As for the morality of it all, there is an American response to such questions. US arms manufacturers conform to the American arms regulations. Weapons are sold only after Congress has an opportunity to oppose the sale.

So what about southern Lebanon, I asked Robert Trice, vice-president and general manager of McDonnell Douglas, whose Apache helicopters were used by the Israelis to attack Lebanese villages last July? How would he reply to the men and women whose children were wounded by missiles fired from the Apaches that his company made? 'I'd tell them to write to the US government,' Mr Trice replied. 'Of course, we hate the idea of innocents being hurt. And believe me, we get letters from that area, too. And that's what we tell the people. They have to write to the American government.'

A visit to the salesmen of the Martin Marietta Corporation proved equally informative. Yes, it had heard that the Israelis had used one of their Hellfire missiles to assassinate Abbas Moussawi, the Hizbollah leader, killed with his wife and five-year old son while driving his armoured limousine in February last year.

Would that have been the new Hellfire 2 missile, I asked? 'No, the Israelis only have the Hellfire 1C. It would have been a Hellfire 1C that killed them. We're not political in this. We manufacture and sell weapons according to the law.'

So what, I asked, would the Moussawi family have known at the moment of their deaths in the Hizbollah leader's car? 'I don't think they would have known a thing. The missile is very fast. It atomises everything inside a vehicle. There would be nothing left.'

It all seemed so far away at Dubai where the atmosphere of the air show - civilian as well as military - and arms bazaar were like a race-track meeting, complete with hostesses. 'We are just part of the decoration,' a mini-skirted Nepalese girl said glumly behind the royal pavilion.

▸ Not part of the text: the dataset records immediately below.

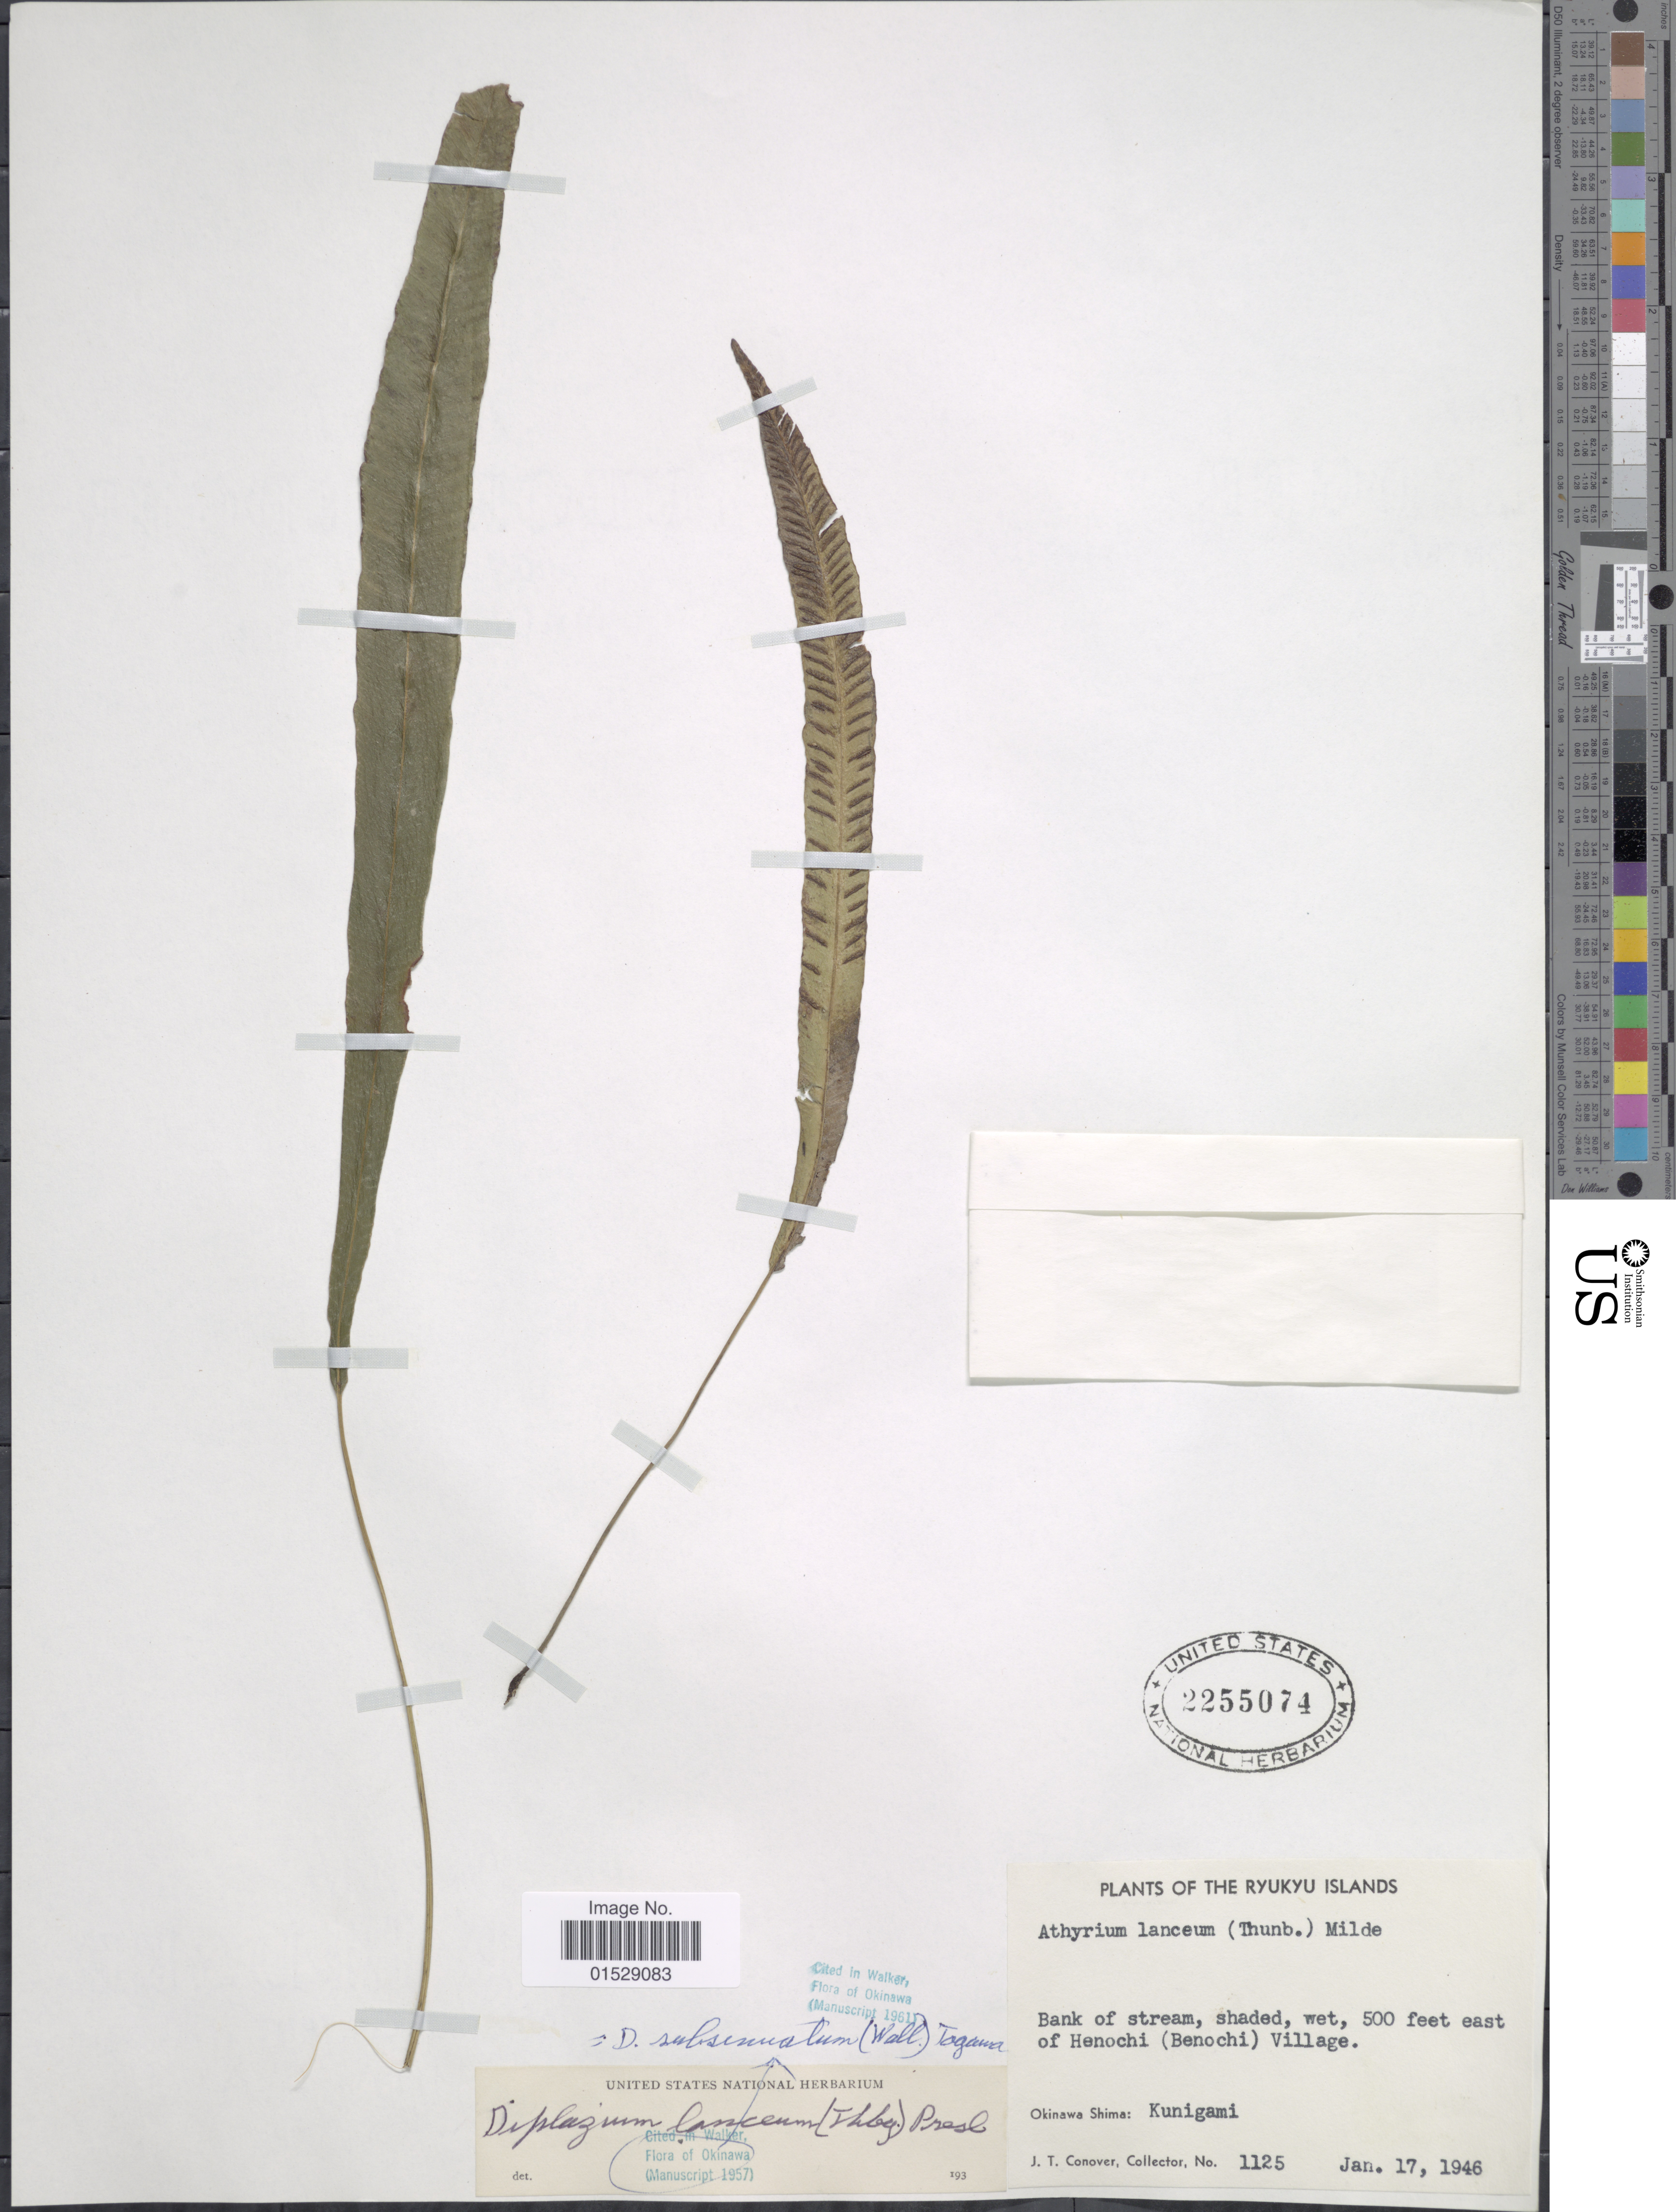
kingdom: Plantae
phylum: Tracheophyta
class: Polypodiopsida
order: Polypodiales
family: Athyriaceae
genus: Deparia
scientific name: Deparia lancea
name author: (Thunb.) Fraser-Jenk.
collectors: J. T. Conover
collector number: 1125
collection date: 1946-01-17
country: Japan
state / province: Okinawa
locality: Ryukyu Islands, bank of stream, shaded, wet, east of Henochi (Benochi) Village, Okinawa Shima: Kunigami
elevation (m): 152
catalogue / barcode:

Or like the crystal Austrian chandeliers hanging in the royal tent, erected inside Dubai airport's largest hangar. Like the fine, well-chilled French Burgundy. Like the limousines which brought the Saudis in their gold-fringed gowns. Like the silver salvers upon which black-tied waiters offered French chocolates to the Arabs of the Gulf.

No one would mention the fact that, Iran and Iraq aside, the Arab gulf sheikhdoms share a mutual suspicion of each other that can only be fed by the appetite for weapons displayed at Dubai last week.